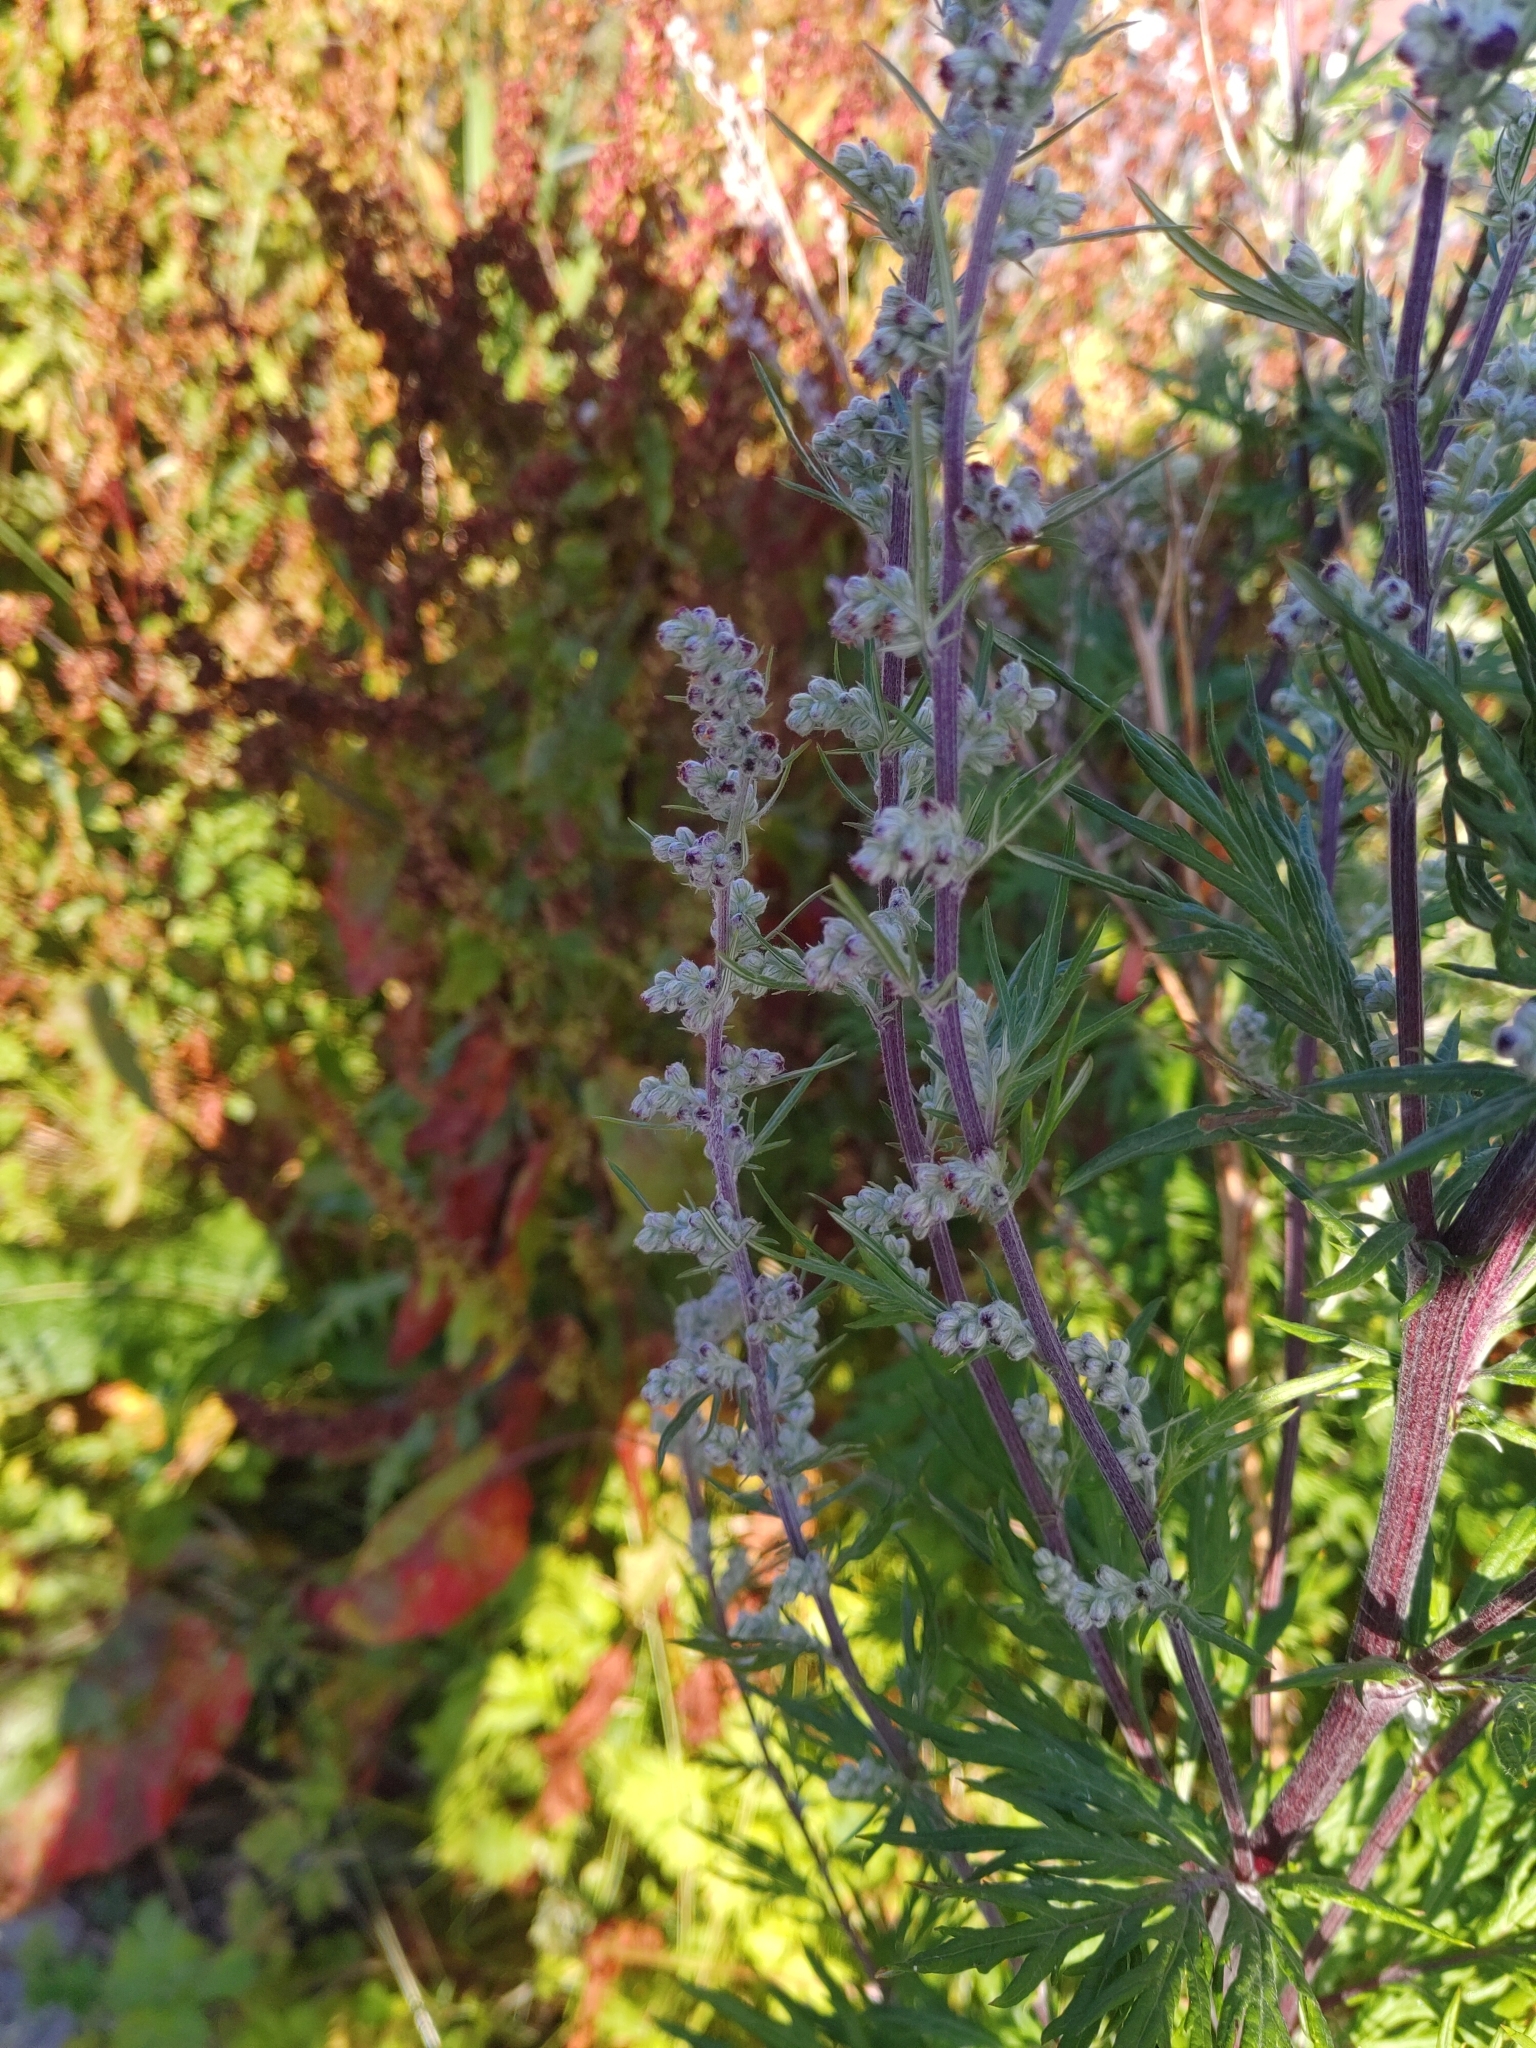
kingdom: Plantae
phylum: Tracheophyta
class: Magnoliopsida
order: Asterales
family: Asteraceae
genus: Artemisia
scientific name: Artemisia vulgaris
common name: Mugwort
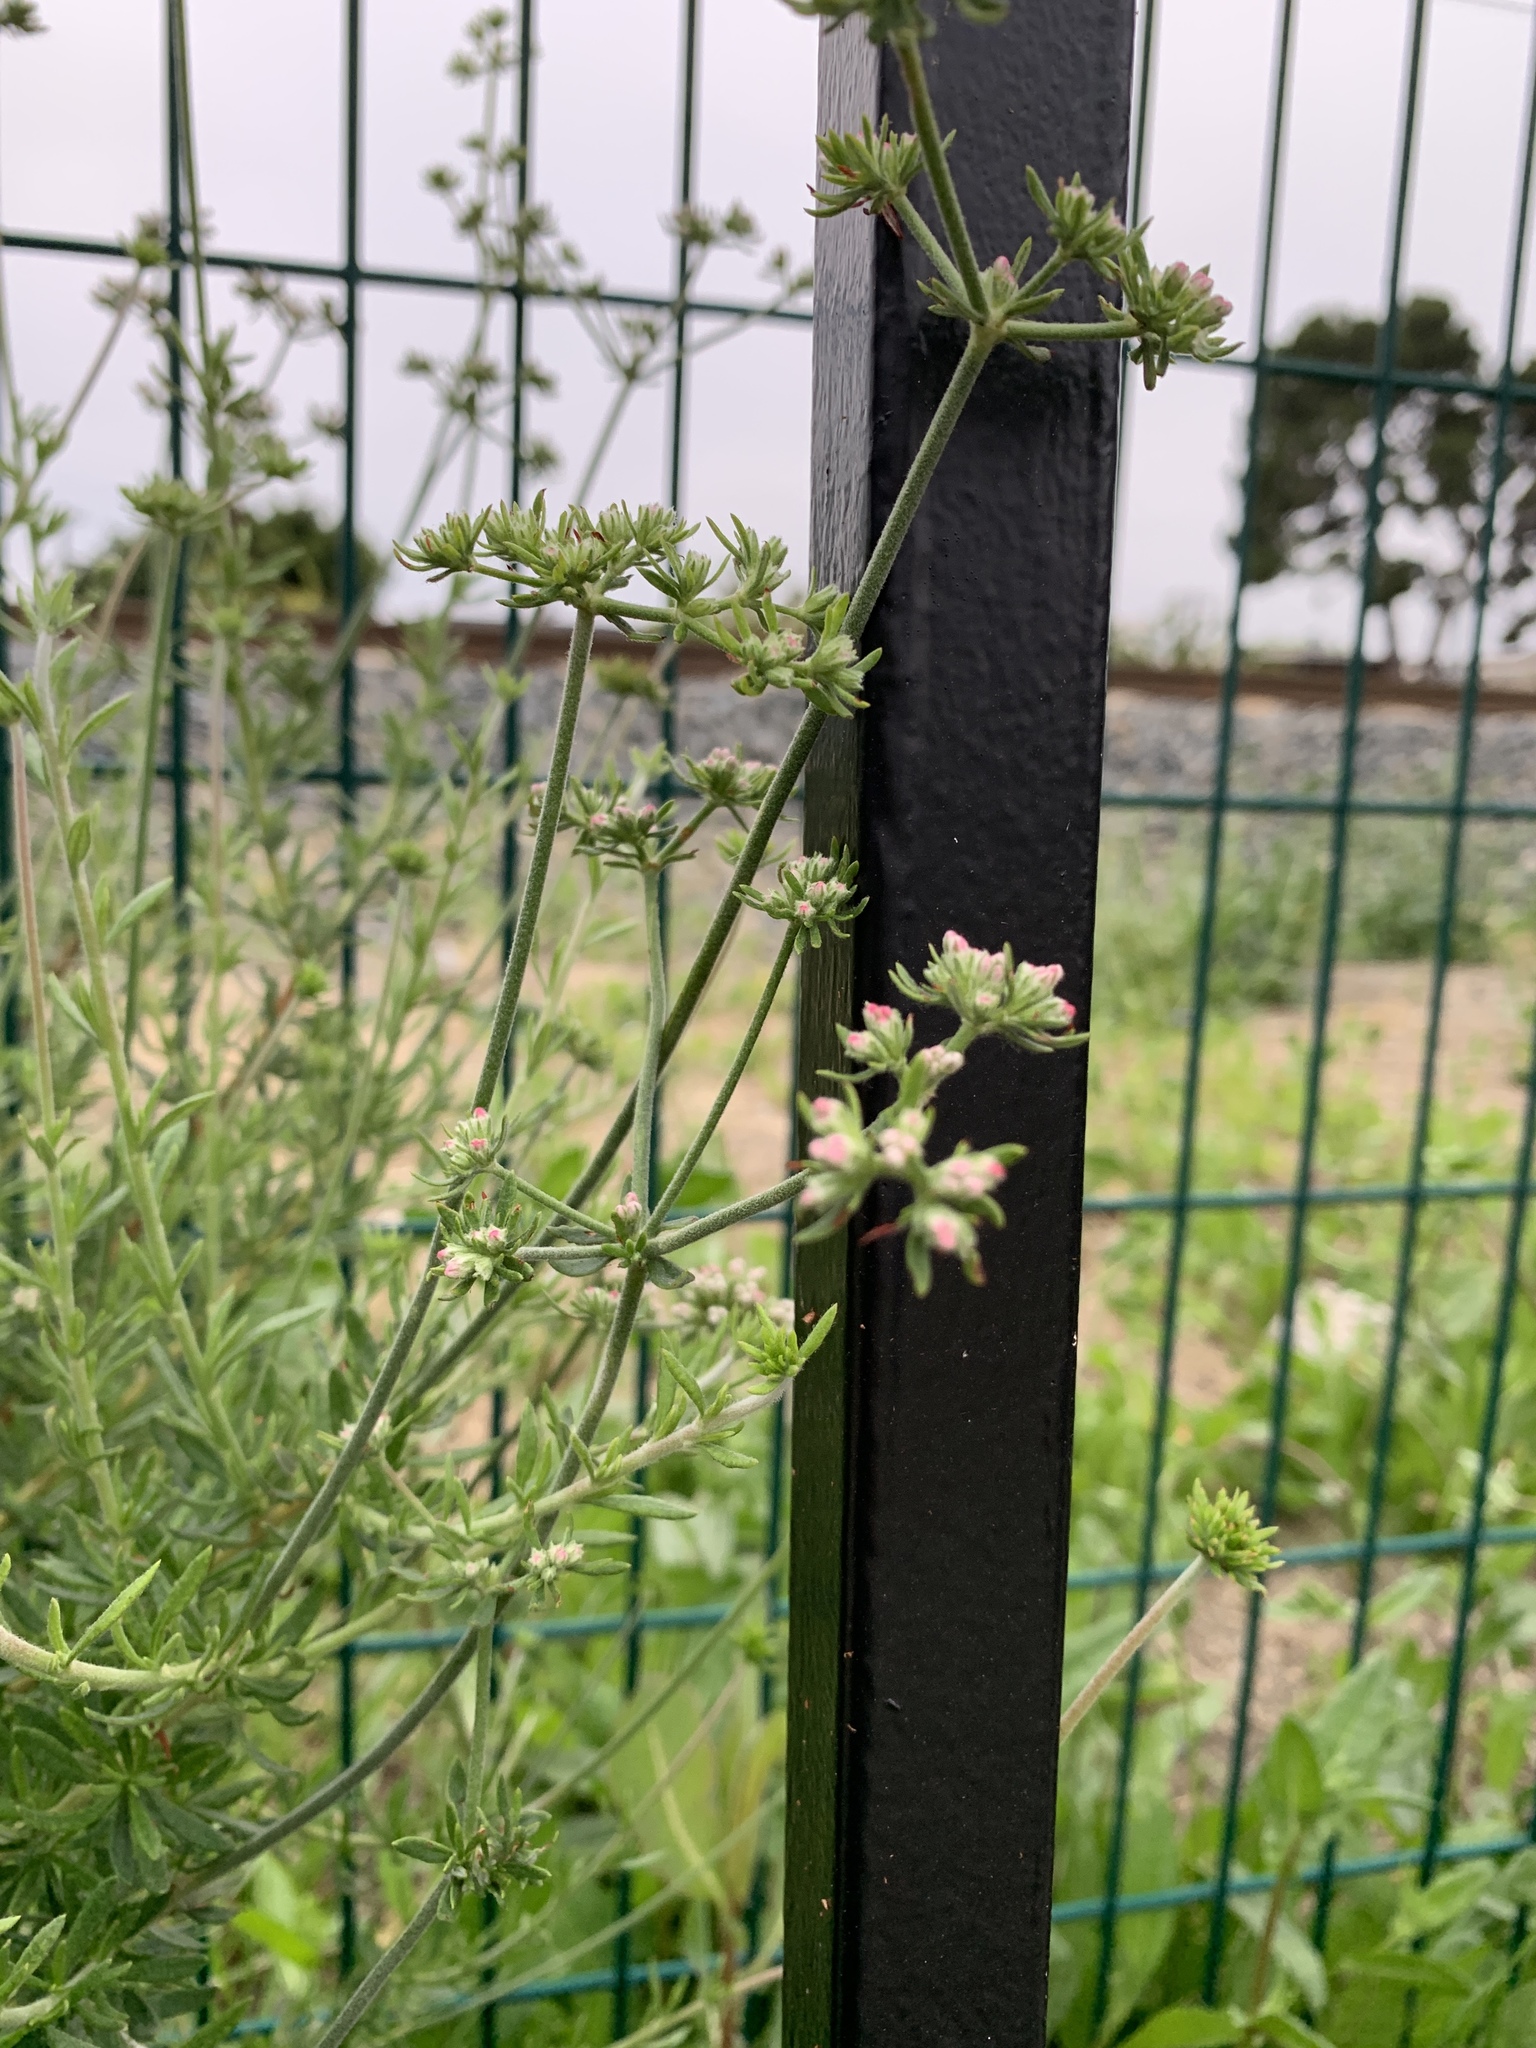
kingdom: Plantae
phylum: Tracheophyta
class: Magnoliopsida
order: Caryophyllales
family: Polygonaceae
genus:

-*-*-

* [WHAT THE TASK REQUIRES] Reproduce every line of the rows above word for word, omitting the pictures.

* [SOLUTION FOR THIS PROBLEM]
kingdom: Plantae
phylum: Tracheophyta
class: Magnoliopsida
order: Asterales
family: Asteraceae
genus: Artemisia
scientific name: Artemisia vulgaris
common name: Mugwort
kingdom: Plantae
phylum: Tracheophyta
class: Magnoliopsida
order: Caryophyllales
family: Polygonaceae
genus:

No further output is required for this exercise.